• **Source records**

####

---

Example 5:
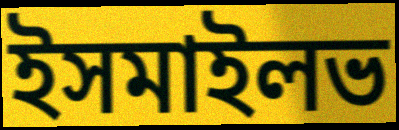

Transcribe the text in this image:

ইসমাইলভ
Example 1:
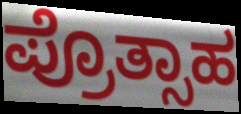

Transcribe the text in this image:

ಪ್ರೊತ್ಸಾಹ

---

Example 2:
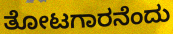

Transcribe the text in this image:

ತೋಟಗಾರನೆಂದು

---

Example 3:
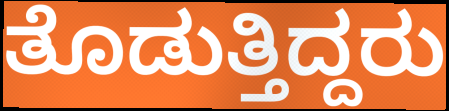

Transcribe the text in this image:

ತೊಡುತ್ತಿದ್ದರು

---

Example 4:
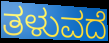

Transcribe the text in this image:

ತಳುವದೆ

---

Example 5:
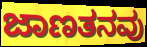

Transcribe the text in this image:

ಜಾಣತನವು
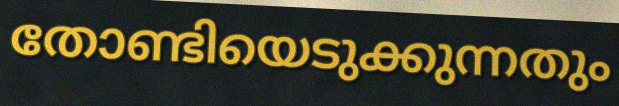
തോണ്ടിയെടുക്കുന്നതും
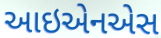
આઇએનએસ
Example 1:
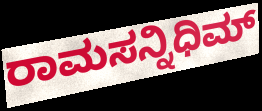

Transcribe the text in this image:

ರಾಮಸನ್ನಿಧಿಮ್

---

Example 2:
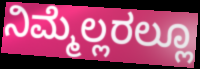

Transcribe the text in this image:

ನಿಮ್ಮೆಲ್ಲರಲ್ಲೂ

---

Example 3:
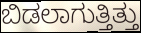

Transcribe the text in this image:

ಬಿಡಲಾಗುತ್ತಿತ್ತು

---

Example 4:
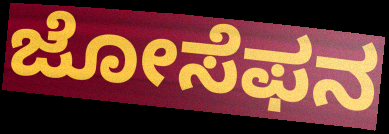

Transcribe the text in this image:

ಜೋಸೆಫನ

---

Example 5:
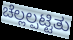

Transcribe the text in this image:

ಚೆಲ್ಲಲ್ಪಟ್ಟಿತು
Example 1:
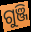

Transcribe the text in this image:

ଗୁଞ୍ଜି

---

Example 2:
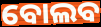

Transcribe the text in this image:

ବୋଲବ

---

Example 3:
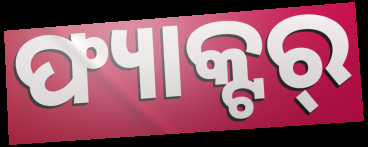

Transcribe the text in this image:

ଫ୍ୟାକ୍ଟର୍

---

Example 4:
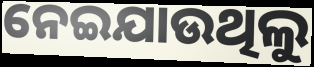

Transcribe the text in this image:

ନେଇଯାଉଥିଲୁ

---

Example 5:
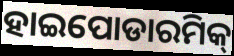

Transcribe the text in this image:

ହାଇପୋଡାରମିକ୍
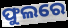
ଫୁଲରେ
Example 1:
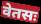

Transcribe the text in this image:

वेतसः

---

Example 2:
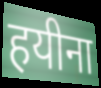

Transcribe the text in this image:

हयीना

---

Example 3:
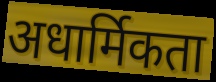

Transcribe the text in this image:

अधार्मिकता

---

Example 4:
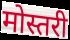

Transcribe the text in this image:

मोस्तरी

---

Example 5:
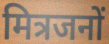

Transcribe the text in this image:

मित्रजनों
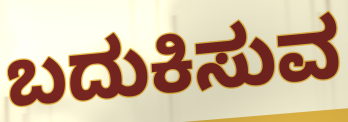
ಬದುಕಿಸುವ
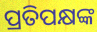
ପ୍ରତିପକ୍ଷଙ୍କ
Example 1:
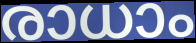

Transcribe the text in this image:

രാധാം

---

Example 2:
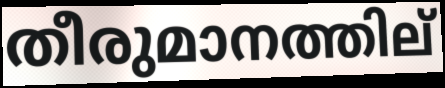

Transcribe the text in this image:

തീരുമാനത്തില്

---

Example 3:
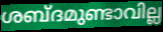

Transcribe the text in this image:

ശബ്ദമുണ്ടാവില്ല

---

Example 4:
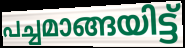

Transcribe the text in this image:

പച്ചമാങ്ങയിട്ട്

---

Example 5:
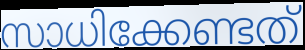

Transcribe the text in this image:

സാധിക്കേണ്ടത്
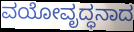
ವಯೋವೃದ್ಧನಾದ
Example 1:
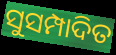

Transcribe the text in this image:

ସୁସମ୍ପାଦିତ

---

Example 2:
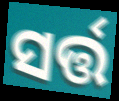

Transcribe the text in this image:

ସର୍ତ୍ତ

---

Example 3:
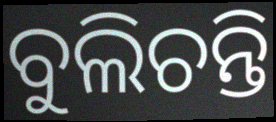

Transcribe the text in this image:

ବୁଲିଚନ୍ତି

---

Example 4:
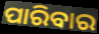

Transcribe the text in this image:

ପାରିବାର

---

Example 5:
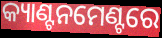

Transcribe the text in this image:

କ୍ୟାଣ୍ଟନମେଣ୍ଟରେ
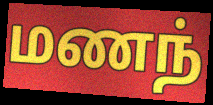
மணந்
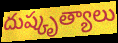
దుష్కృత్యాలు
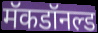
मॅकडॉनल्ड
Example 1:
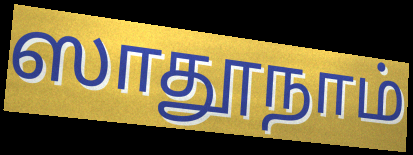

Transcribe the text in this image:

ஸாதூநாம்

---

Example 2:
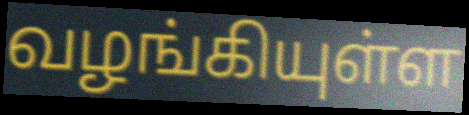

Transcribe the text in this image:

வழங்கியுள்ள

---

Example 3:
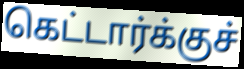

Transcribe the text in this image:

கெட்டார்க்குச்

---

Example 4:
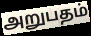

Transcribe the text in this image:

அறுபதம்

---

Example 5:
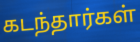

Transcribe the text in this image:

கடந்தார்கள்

####

Copy every one of the records above word for word, and leave the pictures out of your copy.

---

Example 5:

Transcribe the text in this image:

ইসমাইলভ
Example 1:

Transcribe the text in this image:

ಪ್ರೊತ್ಸಾಹ

---

Example 2:

Transcribe the text in this image:

ತೋಟಗಾರನೆಂದು

---

Example 3:

Transcribe the text in this image:

ತೊಡುತ್ತಿದ್ದರು

---

Example 4:

Transcribe the text in this image:

ತಳುವದೆ

---

Example 5:

Transcribe the text in this image:

ಜಾಣತನವು
തോണ്ടിയെടുക്കുന്നതും
આઇએનએસ
Example 1:

Transcribe the text in this image:

ರಾಮಸನ್ನಿಧಿಮ್

---

Example 2:

Transcribe the text in this image:

ನಿಮ್ಮೆಲ್ಲರಲ್ಲೂ

---

Example 3:

Transcribe the text in this image:

ಬಿಡಲಾಗುತ್ತಿತ್ತು

---

Example 4:

Transcribe the text in this image:

ಜೋಸೆಫನ

---

Example 5:

Transcribe the text in this image:

ಚೆಲ್ಲಲ್ಪಟ್ಟಿತು
Example 1:

Transcribe the text in this image:

ଗୁଞ୍ଜି

---

Example 2:

Transcribe the text in this image:

ବୋଲବ

---

Example 3:

Transcribe the text in this image:

ଫ୍ୟାକ୍ଟର୍

---

Example 4:

Transcribe the text in this image:

ନେଇଯାଉଥିଲୁ

---

Example 5:

Transcribe the text in this image:

ହାଇପୋଡାରମିକ୍
ଫୁଲରେ
Example 1:

Transcribe the text in this image:

वेतसः

---

Example 2:

Transcribe the text in this image:

हयीना

---

Example 3:

Transcribe the text in this image:

अधार्मिकता

---

Example 4:

Transcribe the text in this image:

मोस्तरी

---

Example 5:

Transcribe the text in this image:

मित्रजनों
ಬದುಕಿಸುವ
ପ୍ରତିପକ୍ଷଙ୍କ
Example 1:

Transcribe the text in this image:

രാധാം

---

Example 2:

Transcribe the text in this image:

തീരുമാനത്തില്

---

Example 3:

Transcribe the text in this image:

ശബ്ദമുണ്ടാവില്ല

---

Example 4:

Transcribe the text in this image:

പച്ചമാങ്ങയിട്ട്

---

Example 5:

Transcribe the text in this image:

സാധിക്കേണ്ടത്
ವಯೋವೃದ್ಧನಾದ
Example 1:

Transcribe the text in this image:

ସୁସମ୍ପାଦିତ

---

Example 2:

Transcribe the text in this image:

ସର୍ତ୍ତ

---

Example 3:

Transcribe the text in this image:

ବୁଲିଚନ୍ତି

---

Example 4:

Transcribe the text in this image:

ପାରିବାର

---

Example 5:

Transcribe the text in this image:

କ୍ୟାଣ୍ଟନମେଣ୍ଟରେ
மணந்
దుష్కృత్యాలు
मॅकडॉनल्ड
Example 1:

Transcribe the text in this image:

ஸாதூநாம்

---

Example 2:

Transcribe the text in this image:

வழங்கியுள்ள

---

Example 3:

Transcribe the text in this image:

கெட்டார்க்குச்

---

Example 4:

Transcribe the text in this image:

அறுபதம்

---

Example 5:

Transcribe the text in this image:

கடந்தார்கள்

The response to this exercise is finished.